◆ **Estratto della pagina**:
================

Operazione “Vitello di ritorno” a Custonaci, uomo arrestato dai Carabinieri

CUSTONACI. I Carabinieri della Stazione di Custonaci sono riusciti, al termine di complesse ed articolate indagini condotte utilizzando anche complessi ausili tecnologici, a scoprire l’autore di alcuni furti di cavi di rame ed estorsioni avvenuti sul territorio, spesso anche ai danni delle numerose segherie di marmo presenti in zona.

L’indagine, scaturita dalla denuncia sporta nel febbraio del 2019 da un cittadino di Custonaci, consentiva di far emergere numerose condotte criminali poste in essere da Giuseppe Adragna, un uomo di 69 anni residente a Custonaci, già pregiudicato per reati contro il patrimonio.

I Carabinieri, raccolta la denuncia della vittima, alla quale era stato asportato un vitello e a cui era stata richiesta, per riottenerlo, la somma contante di euro 500, avevano subito attuato una serie di accertamenti e di riscontri incrociati, riuscendo ad individuare una pista investigativa che li aveva condotti al pregiudicato custonacese.

Gli accertamenti dei militari consentivano, oltre che di rinvenire il vitello restituendolo al legittimo proprietario, di scoprire anche che l’Adragna era stato l’autore materiale del furto dell’animale asportato da un ovile sito nella Contrada Torrebianca di Valderice.

================

◆ **Dati estratti**:

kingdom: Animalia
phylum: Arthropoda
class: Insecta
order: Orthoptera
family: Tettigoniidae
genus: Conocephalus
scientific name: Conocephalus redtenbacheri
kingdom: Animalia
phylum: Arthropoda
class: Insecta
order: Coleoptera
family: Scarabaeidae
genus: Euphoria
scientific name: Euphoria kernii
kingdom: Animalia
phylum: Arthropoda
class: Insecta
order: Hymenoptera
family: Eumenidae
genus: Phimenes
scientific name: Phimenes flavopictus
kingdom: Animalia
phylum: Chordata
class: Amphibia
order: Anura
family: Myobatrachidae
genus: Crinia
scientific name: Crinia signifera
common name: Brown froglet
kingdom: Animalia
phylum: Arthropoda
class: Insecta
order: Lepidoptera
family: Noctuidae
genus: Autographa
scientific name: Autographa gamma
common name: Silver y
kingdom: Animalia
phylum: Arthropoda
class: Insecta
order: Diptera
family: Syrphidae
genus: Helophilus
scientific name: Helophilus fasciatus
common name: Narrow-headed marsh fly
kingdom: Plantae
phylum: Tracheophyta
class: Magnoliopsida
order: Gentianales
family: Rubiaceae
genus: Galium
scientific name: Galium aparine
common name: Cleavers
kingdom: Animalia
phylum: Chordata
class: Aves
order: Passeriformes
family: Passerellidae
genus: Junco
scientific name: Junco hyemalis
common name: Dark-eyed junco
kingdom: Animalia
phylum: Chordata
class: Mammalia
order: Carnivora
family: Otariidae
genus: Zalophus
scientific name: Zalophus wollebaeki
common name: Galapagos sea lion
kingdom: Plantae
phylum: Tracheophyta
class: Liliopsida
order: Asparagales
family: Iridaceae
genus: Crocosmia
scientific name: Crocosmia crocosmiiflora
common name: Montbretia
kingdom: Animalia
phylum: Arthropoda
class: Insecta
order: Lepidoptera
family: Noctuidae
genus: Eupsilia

================

◆ **I tuoi compiti**:
1. Trascrivi alla lettera il brano dell'articolo sull'arresto a Custonaci che va dalle parole "L’indagine, scaturita dalla" fino alle parole "al pregiudicato custonacese.", queste comprese.
2. Rispondi a queste domande sull'articolo sull'arresto a Custonaci:
(a) Quanti anni ha Giuseppe Adragna?
(b) Quale somma in contanti era stata chiesta alla vittima per riavere il vitello?
(c) In quale contrada si trovava l'ovile da cui era stato asportato l'animale?

◆ **Soluzioni dei compiti**:
1.
L’indagine, scaturita dalla denuncia sporta nel febbraio del 2019 da un cittadino di Custonaci, consentiva di far emergere numerose condotte criminali poste in essere da Giuseppe Adragna, un uomo di 69 anni residente a Custonaci, già pregiudicato per reati contro il patrimonio.

I Carabinieri, raccolta la denuncia della vittima, alla quale era stato asportato un vitello e a cui era stata richiesta, per riottenerlo, la somma contante di euro 500, avevano subito attuato una serie di accertamenti e di riscontri incrociati, riuscendo ad individuare una pista investigativa che li aveva condotti al pregiudicato custonacese.

2.
(a) 69 anni.
(b) 500 euro.
(c) Nella Contrada Torrebianca di Valderice.